While I still have no faith that any athletics winners are clean, I don't like how Jamaica is being singled out as being worse just because they are dominating. A previous poster claimed this dominance by a small nation is "statistically impossible" without dope, and asked for an alternate explanation, so:
1. Unlikely dominance in a single sport by a small population is often
cultural: eg. Norway=nordic skiing, West Indies=cricket, Cuba=boxing. Canada with 1/10 the population of the USA still produces 5 times as many professional hockey players. Look at tiny Belgium: any good cyclists ever come from there?

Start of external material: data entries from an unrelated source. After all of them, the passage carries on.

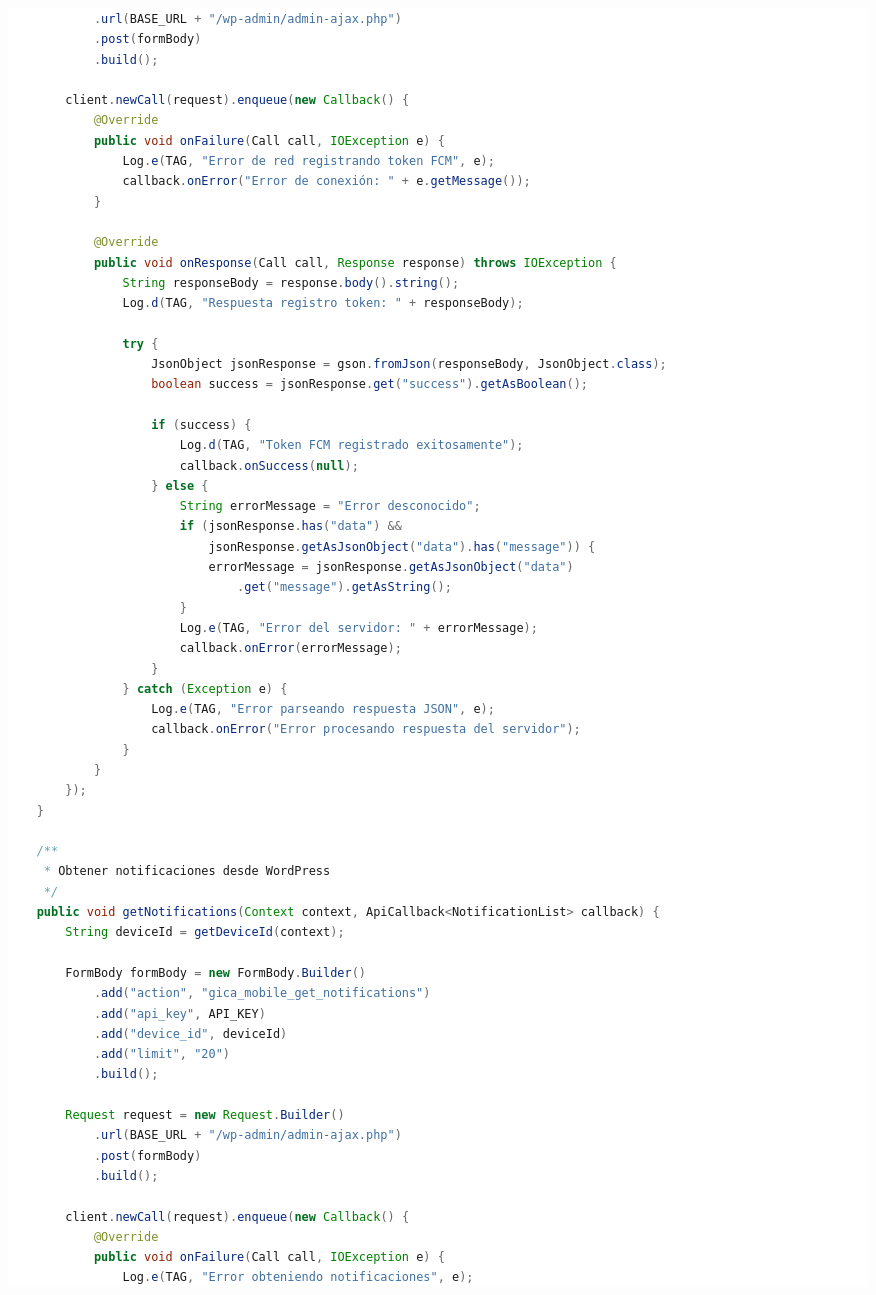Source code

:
 ```java
            .url(BASE_URL + "/wp-admin/admin-ajax.php")
            .post(formBody)
            .build();
        
        client.newCall(request).enqueue(new Callback() {
            @Override
            public void onFailure(Call call, IOException e) {
                Log.e(TAG, "Error de red registrando token FCM", e);
                callback.onError("Error de conexión: " + e.getMessage());
            }
            
            @Override
            public void onResponse(Call call, Response response) throws IOException {
                String responseBody = response.body().string();
                Log.d(TAG, "Respuesta registro token: " + responseBody);
                
                try {
                    JsonObject jsonResponse = gson.fromJson(responseBody, JsonObject.class);
                    boolean success = jsonResponse.get("success").getAsBoolean();
                    
                    if (success) {
                        Log.d(TAG, "Token FCM registrado exitosamente");
                        callback.onSuccess(null);
                    } else {
                        String errorMessage = "Error desconocido";
                        if (jsonResponse.has("data") && 
                            jsonResponse.getAsJsonObject("data").has("message")) {
                            errorMessage = jsonResponse.getAsJsonObject("data")
                                .get("message").getAsString();
                        }
                        Log.e(TAG, "Error del servidor: " + errorMessage);
                        callback.onError(errorMessage);
                    }
                } catch (Exception e) {
                    Log.e(TAG, "Error parseando respuesta JSON", e);
                    callback.onError("Error procesando respuesta del servidor");
                }
            }
        });
    }
    
    /**
     * Obtener notificaciones desde WordPress
     */
    public void getNotifications(Context context, ApiCallback<NotificationList> callback) {
        String deviceId = getDeviceId(context);
        
        FormBody formBody = new FormBody.Builder()
            .add("action", "gica_mobile_get_notifications")
            .add("api_key", API_KEY)
            .add("device_id", deviceId)
            .add("limit", "20")
            .build();
        
        Request request = new Request.Builder()
            .url(BASE_URL + "/wp-admin/admin-ajax.php")
            .post(formBody)
            .build();
        
        client.newCall(request).enqueue(new Callback() {
            @Override
            public void onFailure(Call call, IOException e) {
                Log.e(TAG, "Error obteniendo notificaciones", e);
```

Athletics is also not just a way of life in Jamaica, it is a way out of poverty.
2. It can be enhanced by
genetics: the best sprinters have west-African heritage, which explains the very obvious/politically incorrect racial makeup of practically every 100m final since Valeri Borzov cleaned up in '72. Jamaicans are largely descended from slaves, which came from West Africa. There are entire books about this stuff.

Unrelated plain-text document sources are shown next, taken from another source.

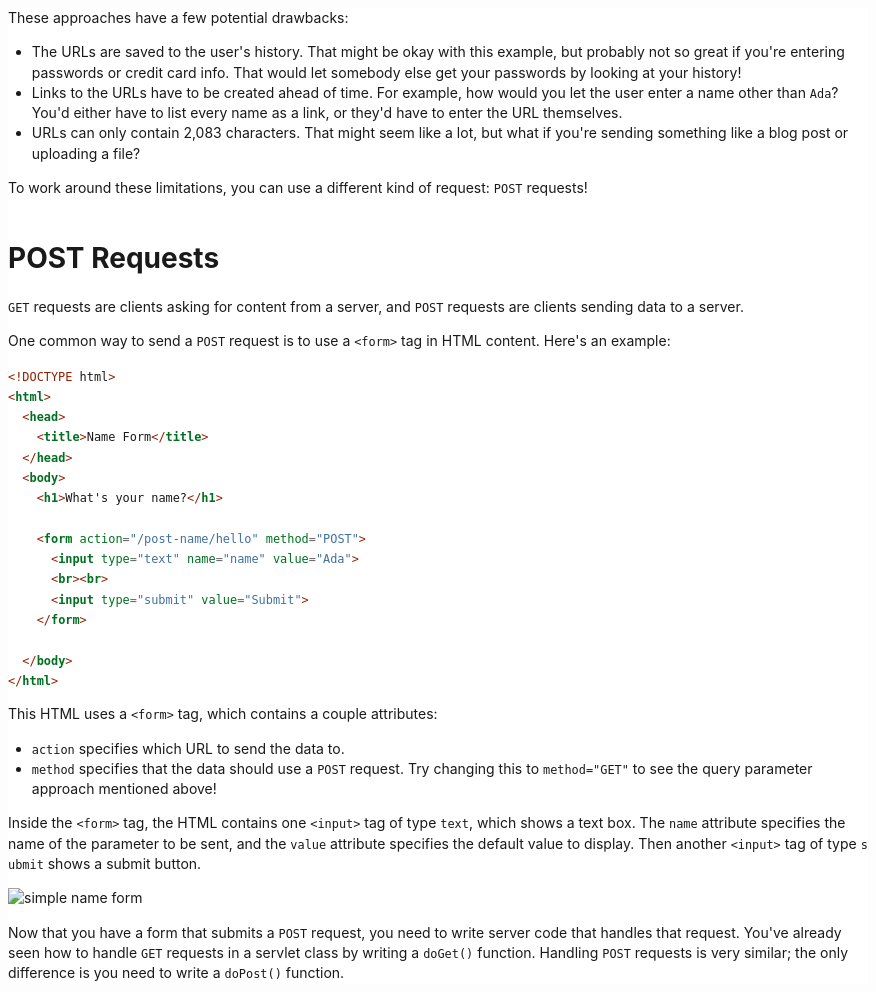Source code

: These approaches have a few potential drawbacks:

- The URLs are saved to the user's history. That might be okay with this example, but probably not so great if you're entering passwords or credit card info. That would let somebody else get your passwords by looking at your history!
- Links to the URLs have to be created ahead of time. For example, how would you let the user enter a name other than `Ada`? You'd either have to list every name as a link, or they'd have to enter the URL themselves.
- URLs can only contain 2,083 characters. That might seem like a lot, but what if you're sending something like a blog post or uploading a file?

To work around these limitations, you can use a different kind of request: `POST` requests!

# POST Requests

`GET` requests are clients asking for content from a server, and `POST` requests are clients sending data to a server.

One common way to send a `POST` request is to use a `<form>` tag in HTML content. Here's an example:

```html
<!DOCTYPE html>
<html>
  <head>
    <title>Name Form</title>
  </head>
  <body>
    <h1>What's your name?</h1>

    <form action="/post-name/hello" method="POST">
      <input type="text" name="name" value="Ada">
      <br><br>
      <input type="submit" value="Submit">
    </form>

  </body>
</html>
```

This HTML uses a `<form>` tag, which contains a couple attributes:

- `action` specifies which URL to send the data to.
- `method` specifies that the data should use a `POST` request. Try changing this to `method="GET"` to see the query parameter approach mentioned above!

Inside the `<form>` tag, the HTML contains one `<input>` tag of type `text`, which shows a text box. The `name` attribute specifies the name of the parameter to be sent, and the `value` attribute specifies the default value to display. Then another `<input>` tag of type `submit` shows a submit button.

![simple name form](/tutorials/java-server/images/post-1.png)

Now that you have a form that submits a `POST` request, you need to write server code that handles that request. You've already seen how to handle `GET` requests in a servlet class by writing a `doGet()` function. Handling `POST` requests is very similar; the only difference is you need to write a `doPost()` function.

3. It can be enhanced by where a nation devotes its
resources. Jamaica pumps almost all of their sporting money into athletics. USA, Russia, China spread theirs around. Canada is one of the few nations to prioritize the winter olympics over the summer, but this resulted in Canadian dominance in the 2010 Olympics. Focus where the odds of success are highest. For Jamaica it is sprinting. The UK has certainly been prioritizing cycling lately, and look at their results (could be a bad example, actually
).
In Jamaica's very, very first Olympics, back when their population was half of what it is now, they managed to get gold & silver in the 400m. In 1952 they were 1st, 2nd again, and the defending champ was 5th! What are the odds of a tiny nation smaller than most major cities having the THREE fastest long-sprinters in the entire world? Were they doping in 1948 and 1952? Not likely!